# PROBLEM SET
[1] In the forum thread about planning free karate classes, which academy must students register with if they want to go for higher belts?
[2] Write the next reply in the forum thread about planning free karate classes, picking up right after its last line.

# Plannign free classes. Any Advices?



## tsrajesh (Jun 16, 2014)

Hi,

I've been in a few styles of Karate in india.. Shitoryu, Shotokan, and latest one is a 2nd black in Shotokai. I recently migrated to USA on a work permit, which means, I can't do any earnings outside my work. Anyhow, money is not my concern.. Just want to spread the art and keep training / teaching.. I plan to conduct free karate classes in my apartment community (Few hundreds of families, a large part of them indian). Free as much as they want to learn, but if anyone wish to go for next belts, they have to register with my academy (Okinawa Martial Arts Academy | Hyderabad , back in india), because the belts & certificates has to come from the academy. Even in that case, i will not be getting any money from anyone.  Any suggestions / advices for me?
I have a Liability / Waiver prepared.. Can I post it here so that someone can see that and give suggestions?

Thanks & Regards
Raj


----------



## donald1 (Jun 17, 2014)

Hello Raj,  nice to meet another karate Well,  if you know how to get the belts and certificates then perhaps they could give you the pay which you would use to get their belts and certificates

Best of luck


----------



## jks9199 (Jun 17, 2014)

# DATA ROWS
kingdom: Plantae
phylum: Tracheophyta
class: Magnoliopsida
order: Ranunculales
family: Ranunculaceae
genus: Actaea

# OUTPUTS BY TASK
[1] The Okinawa Martial Arts Academy in Hyderabad, India.

[2]
tsrajesh said:


> Hi,
> 
> I've been in a few styles of Karate in india.. Shitoryu, Shotokan, and latest one is a 2nd black in Shotokai. I recently migrated to USA on a work permit, which means, I can't do any earnings outside my work. Anyhow, money is not my concern.. Just want to spread the art and keep training / teaching.. I plan to conduct free karate classes in my apartment community (Few hundreds of families, a large part of them indian). Free as much as they want to learn, but if anyone wish to go for next belts, they have to register with my academy (Okinawa Martial Arts Academy | Hyderabad , back in india), because the belts & certificates has to come from the academy. Even in that case, i will not be getting any money from anyone.  Any suggestions / advices for me?
> I have a Liability / Waiver prepared.. Can I post it here so that someone can see that and give suggestions?
> ...



You should have your waiver reviewed by an attorney, ideally one with some experience in sports waivers.  Each state has different laws and specifics that need to be addressed.

Other than that -- unfortunately, a lot of people don't value free.  You're limited in earnings -- but you could charge a small fee (a few dollars a class, for example), and put it into a class fund.  You can use that fund to purchase equipment, pay for training space, or defray registration costs with your home school, or even just donate it periodically to a charity.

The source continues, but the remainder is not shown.